Agent Swarm Architecture
Aegir’s agent swarm infrastructure enables multi-agent collaboration through RWKV recurrent state fusion. Rather than exchanging text messages or attention KV caches between agents, the swarm shares compact recurrent state tensors – a fundamentally more efficient communication medium for recurrent architectures.
Why RWKV State Sharing
The central insight is that RWKV’s recurrent state is constant in sequence length. Each layer’s state is a matrix of shape (H, K, V) where H is the number of heads and K = V = head_size. The total state size per layer is:
O(H * head_size^2) = O(d_model * head_size) = O(d^2)
This is independent of how many tokens the agent has processed.
For a swarm of N agents, the cost of sharing all recurrent states is:
RWKV: O(N * d^2) -- constant in sequence length
Transformer: O(N * n * d) -- linear in sequence length n
At context lengths of 4k-128k tokens with typical d = 512-4096, RWKV state sharing is orders of magnitude cheaper.

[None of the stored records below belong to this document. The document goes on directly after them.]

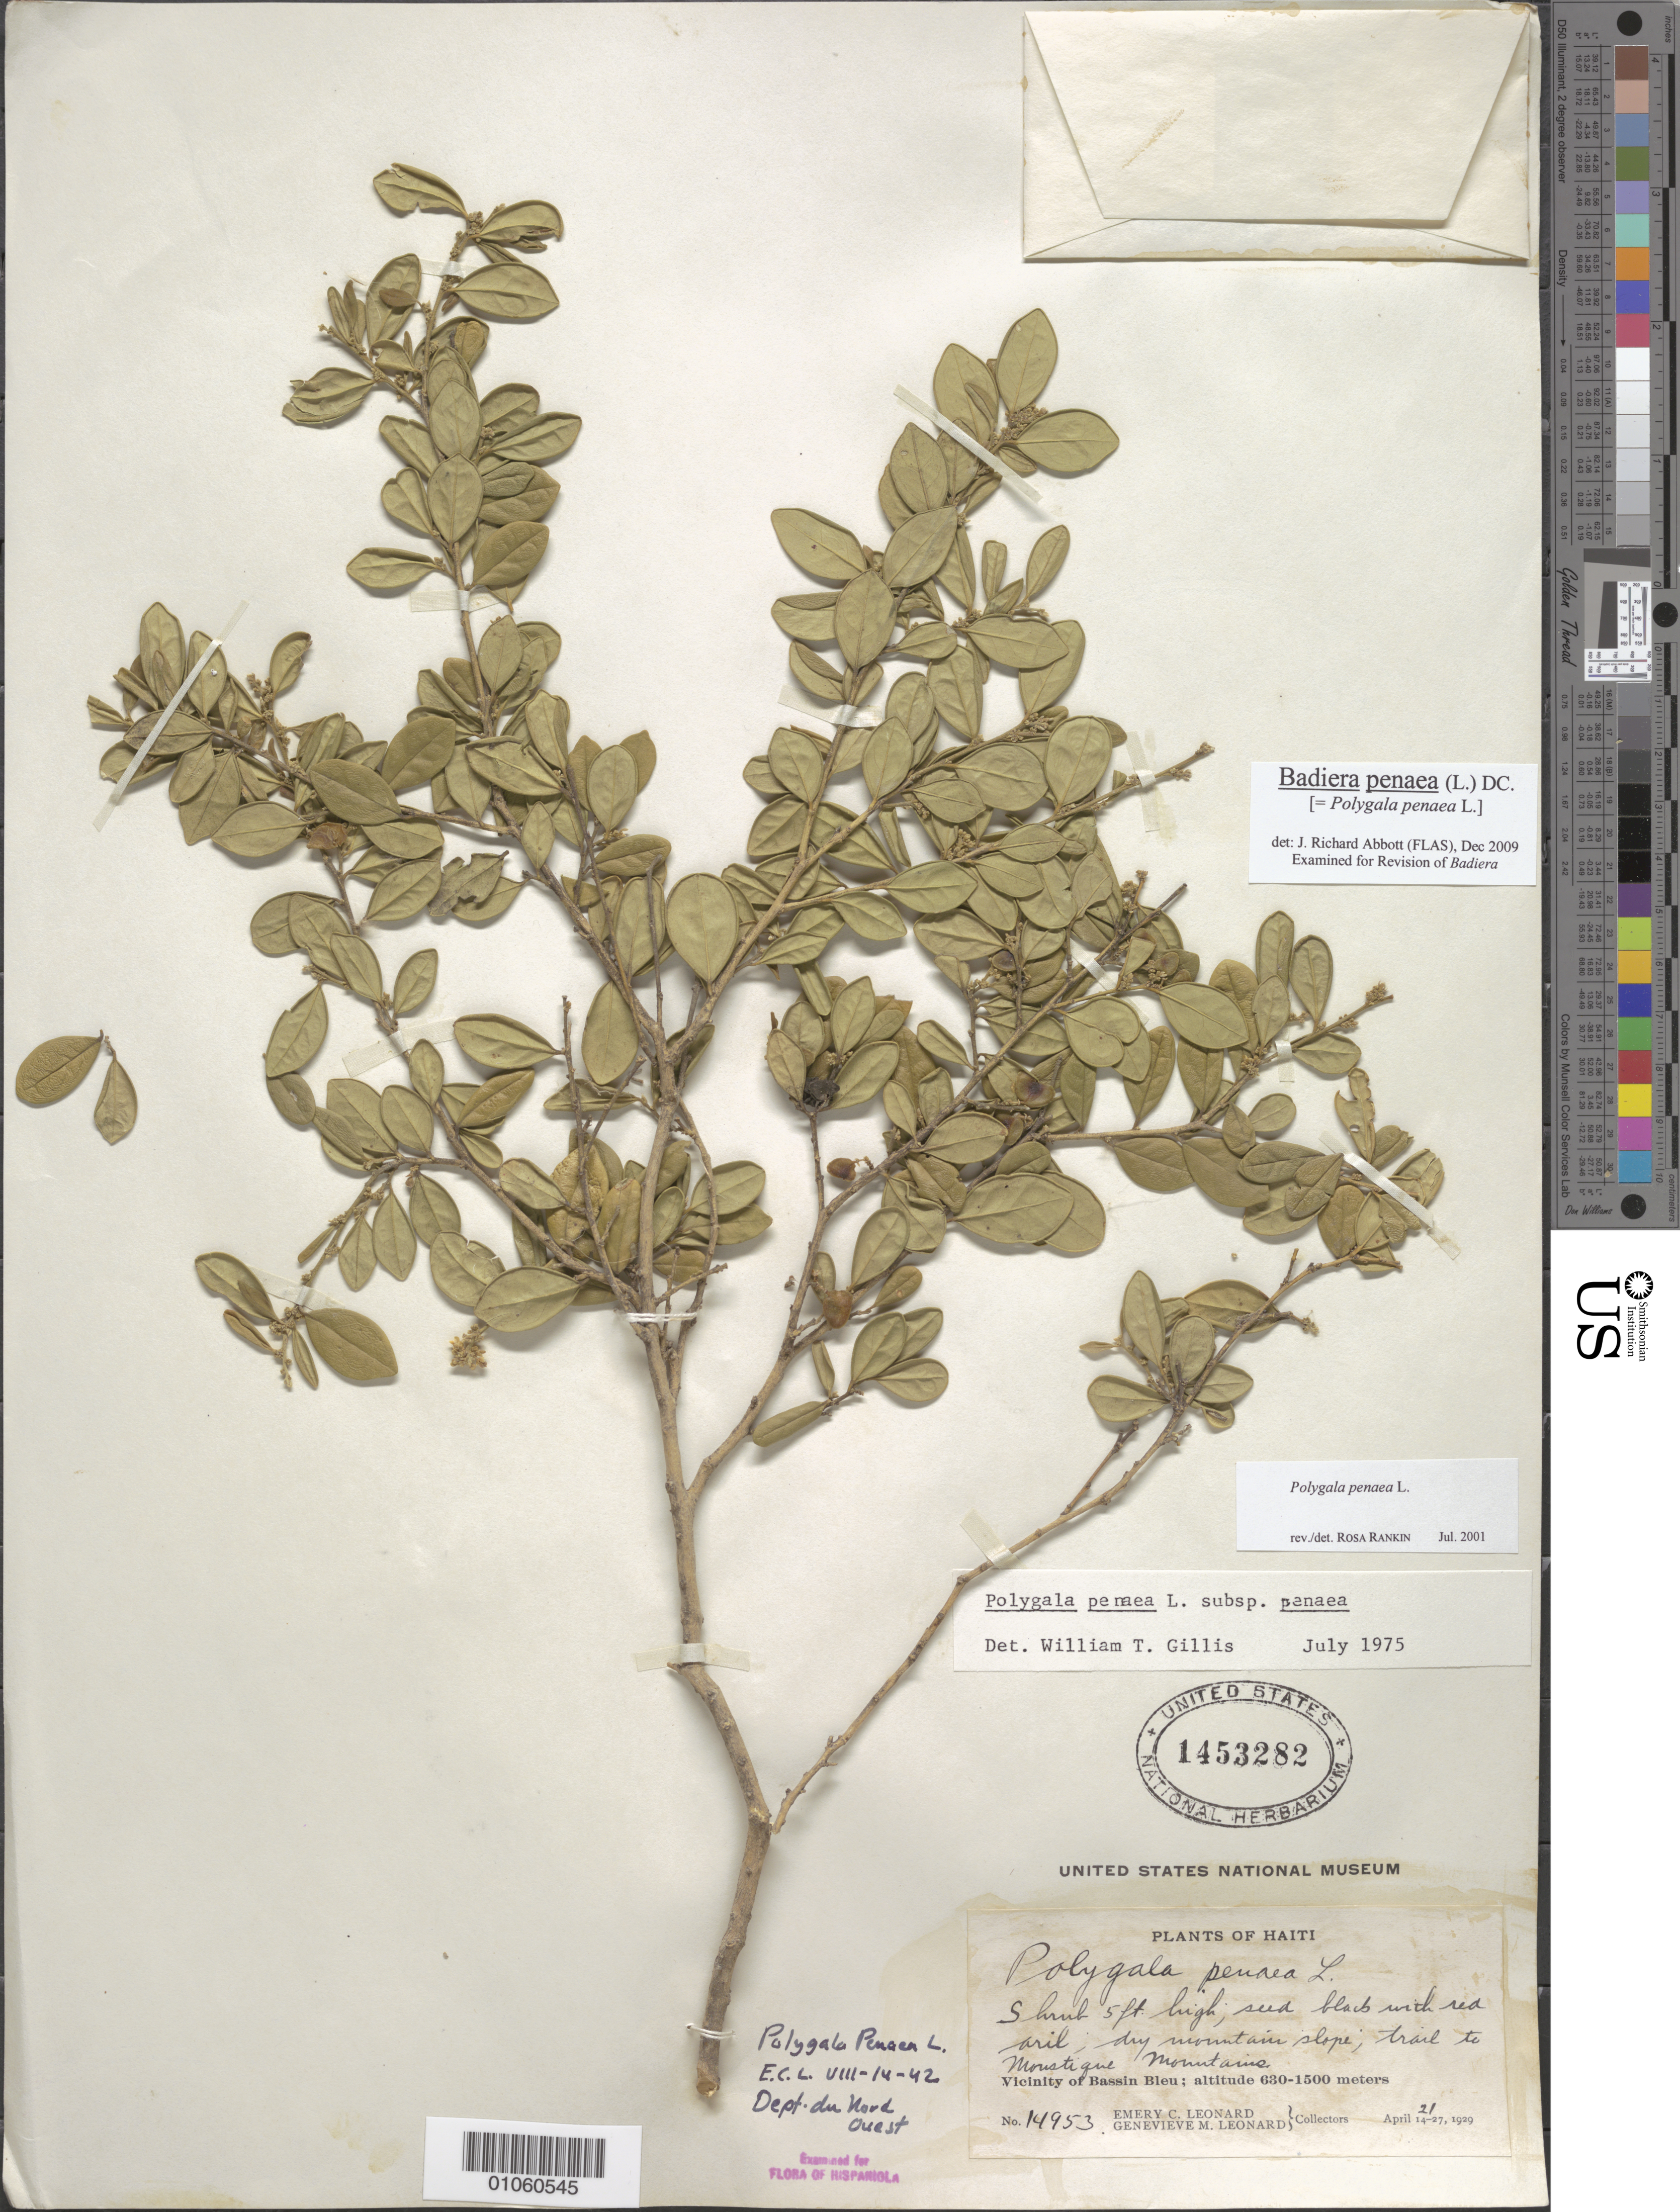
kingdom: Plantae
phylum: Tracheophyta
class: Magnoliopsida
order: Fabales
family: Polygalaceae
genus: Badiera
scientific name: Badiera penaea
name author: (L.) DC.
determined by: Abbott, J. R., (FLAS)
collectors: E. C. Leonard & G. M. Leonard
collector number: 14953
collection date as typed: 21 Apr 1929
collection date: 1929-04-21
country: Haiti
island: Hispaniola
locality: Bassin Bleu vicinity, trail to Monstique Mountains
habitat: Dry mountain slope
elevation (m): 630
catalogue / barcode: US 1453282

The LatentMAS paper (arXiv:2511.20639) quantifies this as 235-471x more information-dense than text-based inter-agent communication, since the recurrent state encodes a compressed summary of the entire processing history.
Swarm Components
The swarm consists of four modules:
| Module | File | Purpose |
|---|---|---|
RWKVStateFusion | src/aegir/swarm/state_fusion.py | Combine N agent states into one |
AlignmentProjection | src/aegir/swarm/alignment.py | Map states between different-sized agents |
FrozenSpecialist | src/aegir/swarm/specialist.py | Wrap pre-trained models as frozen agents |
SwarmOrchestrator | src/aegir/swarm/orchestrator.py | K2.5 PARL routing and reward |
State Fusion Modes
RWKVStateFusion supports three strategies for combining agent states:
-
weighted_sum– Attention-weighted combination using learnable query/key projections. The orchestrator learns which agents to trust per head. -
gated– Per-agent softmax gates. Simpler than attention but still differentiable. Good baseline for initial experiments. -
concat_project– Concatenate all agent states and project back to single-agent dimensions. Most expressive butO(N)in parameter count.
See RWKV State Fusion for mathematical details.

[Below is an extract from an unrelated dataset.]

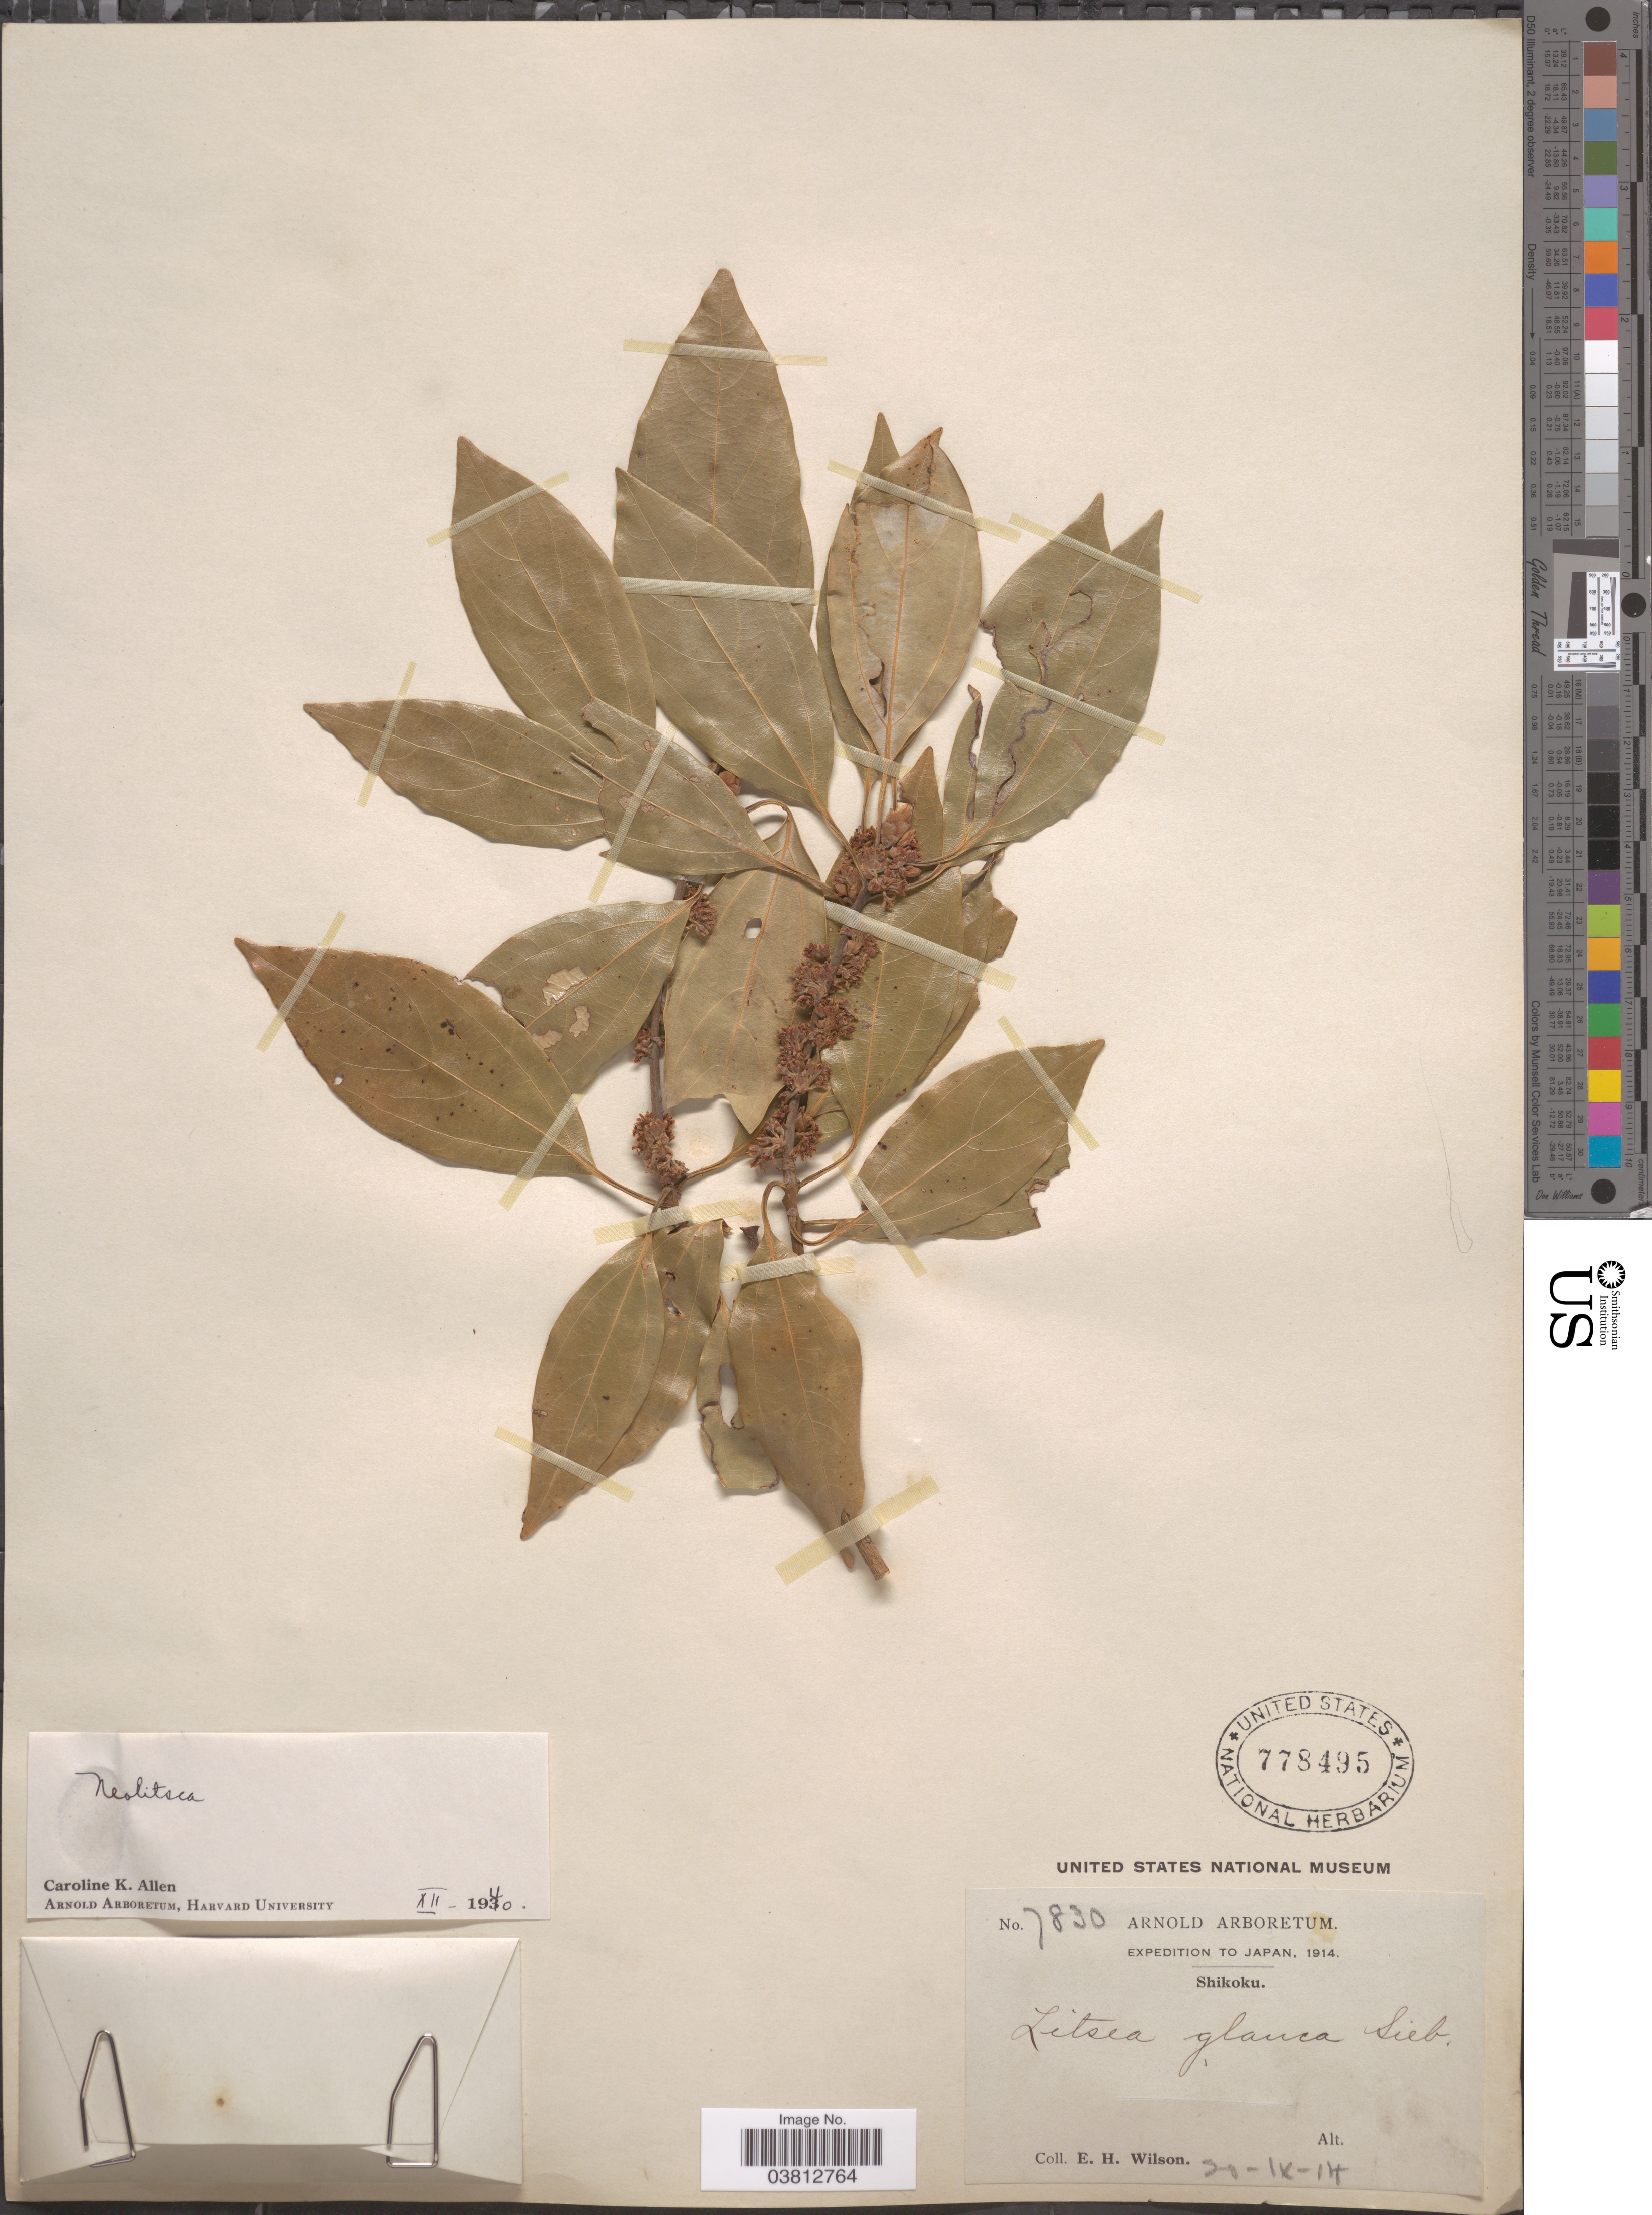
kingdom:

Information Density Advantage
LatentMAS demonstrates that recurrent state communication dramatically outperforms text-based multi-agent protocols. The recurrent state is a lossy but highly compressed representation of the agent’s entire context window. Sharing it is equivalent to sharing a continuous-valued “summary” that preserves the information most relevant to the model’s computation, rather than forcing that information through a text bottleneck.
For Aegir’s column annotation task, this means a specialist trained on (say) geographic column types can share its accumulated understanding of a table’s structure through a single (H, K, V) tensor per layer, rather than generating and parsing natural language explanations.